Find the string "influenza" in the records. Copy each line that has it.

─── Records provided

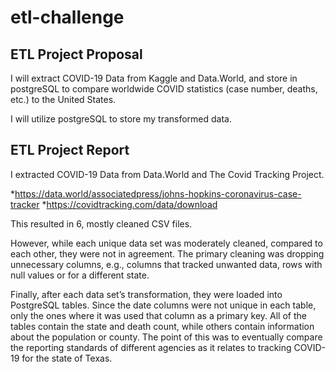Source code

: # etl-challenge

## ETL Project Proposal

I will extract COVID-19 Data from Kaggle and Data.World, and store in postgreSQL to compare worldwide COVID statistics (case number, deaths, etc.) to the United States.

I will utilize postgreSQL to store my transformed data.


## ETL Project Report

I extracted COVID-19 Data from Data.World and The Covid Tracking Project.

*https://data.world/associatedpress/johns-hopkins-coronavirus-case-tracker
*https://covidtracking.com/data/download

This resulted in 6, mostly cleaned CSV files.

However,  while each unique data set was moderately cleaned, compared to each other, they were not in agreement.  The primary cleaning was dropping unnecessary columns, e.g., columns that tracked unwanted data, rows with null values or for a different state.

Finally, after each data set’s transformation, they were loaded into PostgreSQL tables.  Since the date columns were not unique in each table, only the ones where it was used that column as a primary key.  All of the tables contain the state and death count, while others contain information about the population or county.  The point of this was to eventually compare the reporting standards of different agencies as it relates to tracking COVID-19 for the state of Texas.
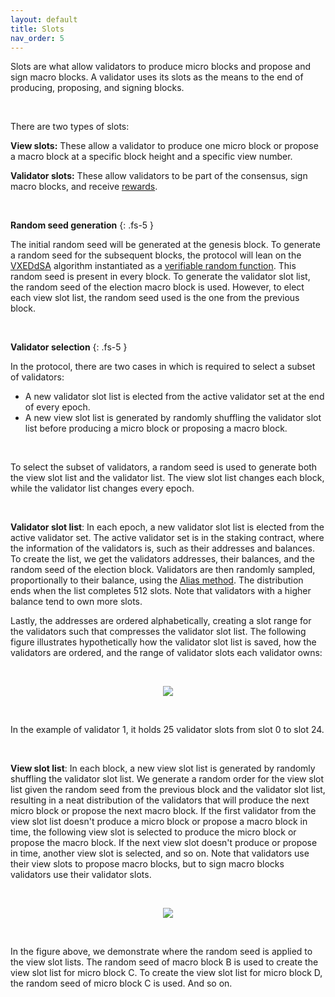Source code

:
 ```yaml
---
layout: default
title: Slots
nav_order: 5
---
```


Slots are what allow validators to produce micro blocks and propose and sign macro blocks. A validator uses its slots as the means to the end of producing, proposing, and signing blocks.

<br/>

There are two types of slots:

**View slots:** These allow a validator to produce one micro block or propose a macro block at a specific block height and a specific view number.

**Validator slots:** These allow validators to be part of the consensus, sign macro blocks, and receive [rewards](/albatross-doc/docs/rewards).

<br/>

**Random seed generation**
{: .fs-5 }

The initial random seed will be generated at the genesis block. To generate a random seed for the subsequent blocks, the protocol will lean on the [VXEDdSA](https://www.signal.org/docs/specifications/xeddsa/#vxeddsa) algorithm instantiated as a [verifiable random function](/albatross-doc/docs/vrf). This random seed is present in every block. To generate the validator slot list, the random seed of the election macro block is used. However, to elect each view slot list, the random seed used is the one from the previous block.

<br/>

**Validator selection**
{: .fs-5 }

In the protocol, there are two cases in which is required to select a subset of validators:

- A new validator slot list is elected from the active validator set at the end of every epoch.
- A new view slot list is generated by randomly shuffling the validator slot list before producing a micro block or proposing a macro block.

<br/>

To select the subset of validators, a random seed is used to generate both the view slot list and the validator list. The view slot list changes each block, while the validator list changes every epoch.

<br/>

**Validator slot list**: In each epoch, a new validator slot list is elected from the active validator set. The active validator set is in the staking contract, where the information of the validators is, such as their addresses and balances. To create the list, we get the validators addresses, their balances, and the random seed of the election block. Validators are then randomly sampled, proportionally to their balance, using the [Alias method](https://en.wikipedia.org/wiki/Alias_method). The distribution ends when the list completes 512 slots. Note that validators with a higher balance tend to own more slots.

Lastly, the addresses are ordered alphabetically, creating a slot range for the validators such that compresses the validator slot list. The following figure illustrates hypothetically how the validator slot list is saved, how the validators are ordered, and the range of validator slots each validator owns:

<br/>

<p align="center">
  <img src="https://i.postimg.cc/L6P0zzZ2/slot-range-drawio.png"/>
</p>

<br/>

In the example of validator 1, it holds 25 validator slots from slot 0 to slot 24.

<br/>

**View slot list**: In each block, a new view slot list is generated by randomly shuffling the validator slot list. We generate a random order for the view slot list given the random seed from the previous block and the validator slot list, resulting in a neat distribution of the validators that will produce the next micro block or propose the next macro block. If the first validator from the view slot list doesn't produce a micro block or propose a macro block in time, the following view slot is selected to produce the micro block or propose the macro block. If the next view slot doesn't produce or propose in time, another view slot is selected, and so on. Note that validators use their view slots to propose macro blocks, but to sign macro blocks validators use their validator slots.

<br/>

<p align="center">
  <img src="https://i.postimg.cc/rpVnX3Zw/slots-selection-drawio.png"/>
</p>

<br/>

In the figure above, we demonstrate where the random seed is applied to the view slot lists. The random seed of macro block B is used to create the view slot list for micro block C. To create the view slot list for micro block D, the random seed of micro block C is used. And so on.
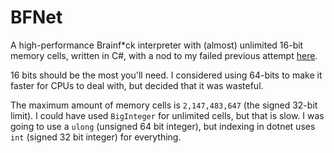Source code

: # BFNet
A high-performance Brainf*ck interpreter with (almost) unlimited 16-bit memory cells, written in C#, with a nod to my failed previous attempt [here](https://github.com/cainy-a/MindMangler).

16 bits should be the most you'll need.
I considered using 64-bits to make it faster for CPUs to deal with, but decided that it was wasteful.

The maximum amount of memory cells is `2,147,483,647` (the signed 32-bit limit). I could have used `BigInteger` for unlimited cells, but that is slow. I was going to use a `ulong` (unsigned 64 bit integer), but indexing in dotnet uses `int` (signed 32 bit integer) for everything.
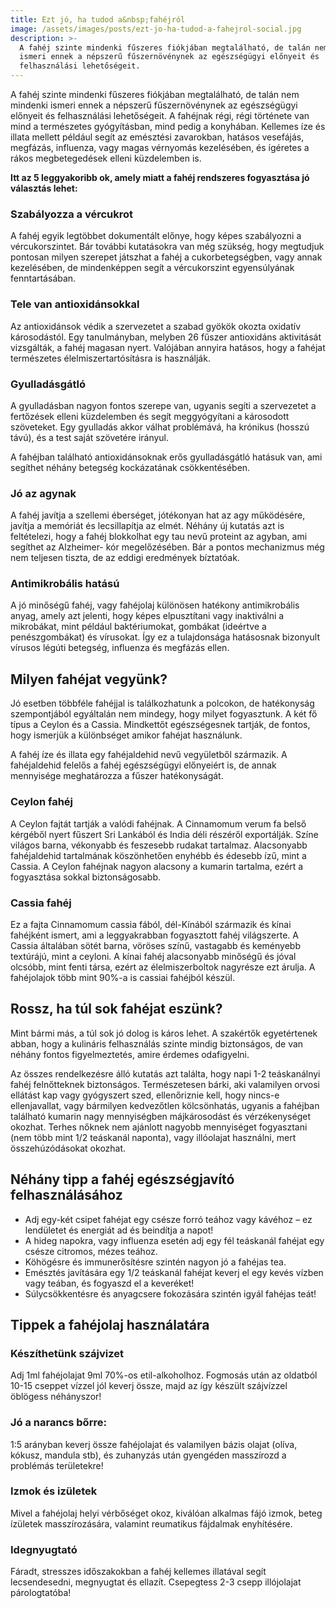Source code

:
 ```yaml
---
title: Ezt jó, ha tudod a&nbsp;fahéjról
image: /assets/images/posts/ezt-jo-ha-tudod-a-fahejrol-social.jpg
description: >-
  A fahéj szinte mindenki fűszeres fiókjában megtalálható, de talán nem mindenki
  ismeri ennek a népszerű fűszernövénynek az egészségügyi előnyeit és
  felhasználási lehetőségeit.
---
```


A fahéj szinte mindenki fűszeres fiókjában megtalálható, de talán nem mindenki
ismeri ennek a népszerű fűszernövénynek az egészségügyi előnyeit és
felhasználási lehetőségeit. A fahéjnak régi, régi története van mind a
természetes gyógyításban, mind pedig a konyhában. Kellemes íze és illata mellett
például segít az emésztési zavarokban, hatásos vesefájás, megfázás, influenza,
vagy magas vérnyomás kezelésében, és ígéretes a rákos megbetegedések elleni
küzdelemben is.

**Itt az 5 leggyakoribb ok, amely miatt a fahéj rendszeres fogyasztása jó
választás lehet:**

### Szabályozza a vércukrot

A fahéj egyik legtöbbet dokumentált előnye, hogy képes szabályozni a
vércukorszintet. Bár további kutatásokra van még szükség, hogy megtudjuk
pontosan milyen szerepet játszhat a fahéj a cukorbetegségben, vagy annak
kezelésében, de mindenképpen segít a vércukorszint egyensúlyának fenntartásában.

### Tele van antioxidánsokkal

Az antioxidánsok védik a szervezetet a szabad gyökök okozta oxidatív
károsodástól. Egy tanulmányban, melyben 26 fűszer antioxidáns aktivitását
vizsgálták, a fahéj magasan nyert. Valójában annyira hatásos, hogy a fahéjat
természetes élelmiszertartósításra is használják.

### Gyulladásgátló

A gyulladásban nagyon fontos szerepe van, ugyanis segíti a szervezetet a
fertőzések elleni küzdelemben és segít meggyógyítani a károsodott szöveteket.
Egy gyulladás akkor válhat problémává, ha krónikus (hosszú távú), és a test
saját szövetére irányul.

A fahéjban található antioxidánsoknak erős gyulladásgátló hatásuk van, ami
segíthet néhány betegség kockázatának csökkentésében.

### Jó az agynak

A fahéj javítja a szellemi éberséget, jótékonyan hat az agy működésére, javítja
a memóriát és lecsillapítja az elmét. Néhány új kutatás azt is feltételezi, hogy
a fahéj blokkolhat egy tau nevű proteint az agyban, ami segíthet az Alzheimer-
kór megelőzésében. Bár a pontos mechanizmus még nem teljesen tiszta, de az
eddigi eredmények bíztatóak.

### Antimikrobális hatású

A jó minőségű fahéj, vagy fahéjolaj különösen hatékony antimikrobális anyag,
amely azt jelenti, hogy képes elpusztítani vagy inaktiválni a mikrobákat, mint
például baktériumokat, gombákat (ideértve a penészgombákat) és vírusokat. Így ez
a tulajdonsága hatásosnak bizonyult vírusos légúti betegség, influenza és
megfázás ellen.

## Milyen fahéjat vegyünk?

Jó esetben többféle fahéjjal is találkozhatunk a polcokon, de hatékonyság
szempontjából egyáltalán nem mindegy, hogy milyet fogyasztunk. A két fő típus a
Ceylon és a Cassia. Mindkettőt egészségesnek tartják, de fontos, hogy ismerjük a
különbséget amikor fahéjat használunk.

A fahéj íze és illata egy fahéjaldehid nevű vegyületből származik. A
fahéjaldehid felelős a fahéj egészségügyi előnyeiért is, de annak mennyisége
meghatározza a fűszer hatékonyságát.

### Ceylon fahéj

A Ceylon fajtát tartják a valódi fahéjnak. A Cinnamomum verum fa belső kérgéből
nyert fűszert Sri Lankából és India déli részéről exportálják. Színe világos
barna, vékonyabb és feszesebb rudakat tartalmaz. Alacsonyabb fahéjaldehid
tartalmának köszönhetően enyhébb és édesebb ízű, mint a Cassia. A Ceylon
fahéjnak nagyon alacsony a kumarin tartalma, ezért a fogyasztása sokkal
biztonságosabb.

### Cassia fahéj

Ez a fajta Cinnamomum cassia fából, dél-Kínából származik és kínai fahéjként
ismert, ami a leggyakrabban fogyasztott fahéj világszerte. A Cassia általában
sötét barna, vöröses színű, vastagabb és keményebb textúrájú, mint a ceyloni. A
kínai fahéj alacsonyabb minőségű és jóval olcsóbb, mint fenti társa, ezért az
élelmiszerboltok nagyrésze ezt árulja. A fahéjolajok több mint 90%-a is cassiai
fahéjból készül.

## Rossz, ha túl sok fahéjat eszünk?

Mint bármi más, a túl sok jó dolog is káros lehet. A szakértők egyetértenek
abban, hogy a kulináris felhasználás szinte mindig biztonságos, de van néhány
fontos figyelmeztetés, amire érdemes odafigyelni.

Az összes rendelkezésre álló kutatás azt találta, hogy napi 1-2 teáskanálnyi
fahéj felnőtteknek biztonságos. Természetesen bárki, aki valamilyen orvosi
ellátást kap vagy gyógyszert szed, ellenőriznie kell, hogy nincs-e
ellenjavallat, vagy bármilyen kedvezőtlen kölcsönhatás, ugyanis a fahéjban
található kumarin nagy mennyiségben májkárosodást és vérzékenységet okozhat.
Terhes nőknek nem ajánlott nagyobb mennyiséget fogyasztani (nem több mint 1/2
teáskanál naponta), vagy illóolajat használni, mert összehúzódásokat okozhat.

## Néhány tipp a fahéj egészségjavító felhasználásához

*   Adj egy-két csipet fahéjat egy csésze forró teához vagy kávéhoz – ez
    lendületet és energiát ad és beindítja a napot!
*   A hideg napokra, vagy influenza esetén adj egy fél teáskanál fahéjat
    egy csésze citromos, mézes teához.
*   Köhögésre és immunerősítésre szintén nagyon jó a fahéjas tea.
*   Emésztés javítására egy 1/2 teáskanál fahéjat keverj el egy kevés
    vízben vagy teában, és fogyaszd el a keveréket!
*   Súlycsökkentésre és anyagcsere fokozására szintén igyál fahéjas teát!

## Tippek a fahéjolaj használatára

### Készíthetünk szájvizet

Adj 1ml fahéjolajat 9ml 70%-os etil-alkoholhoz. Fogmosás után az oldatból 10-15
cseppet vízzel jól keverj össze, majd az így készült szájvízzel öblögess
néhányszor!

### Jó a narancs bőrre:

1:5 arányban keverj össze fahéjolajat és valamilyen bázis olajat (olíva, kókusz,
mandula stb), és zuhanyzás után gyengéden masszírozd a problémás területekre!

### Izmok és izületek

Mivel a fahéjolaj helyi vérbőséget okoz, kiválóan alkalmas fájó izmok, beteg
ízületek masszírozására, valamint reumatikus fájdalmak enyhítésére.

### Idegnyugtató

Fáradt, stresszes időszakokban a fahéj kellemes illatával segít lecsendesedni,
megnyugtat és ellazít. Csepegtess 2-3 csepp illójolajat párologtatóba!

──────

#### [Written response]
például segít az emésztési zavarokban, hatásos vesefájás, megfázás, influenza,
a tulajdonsága hatásosnak bizonyult vírusos légúti betegség, influenza és
*   A hideg napokra, vagy influenza esetén adj egy fél teáskanál fahéjat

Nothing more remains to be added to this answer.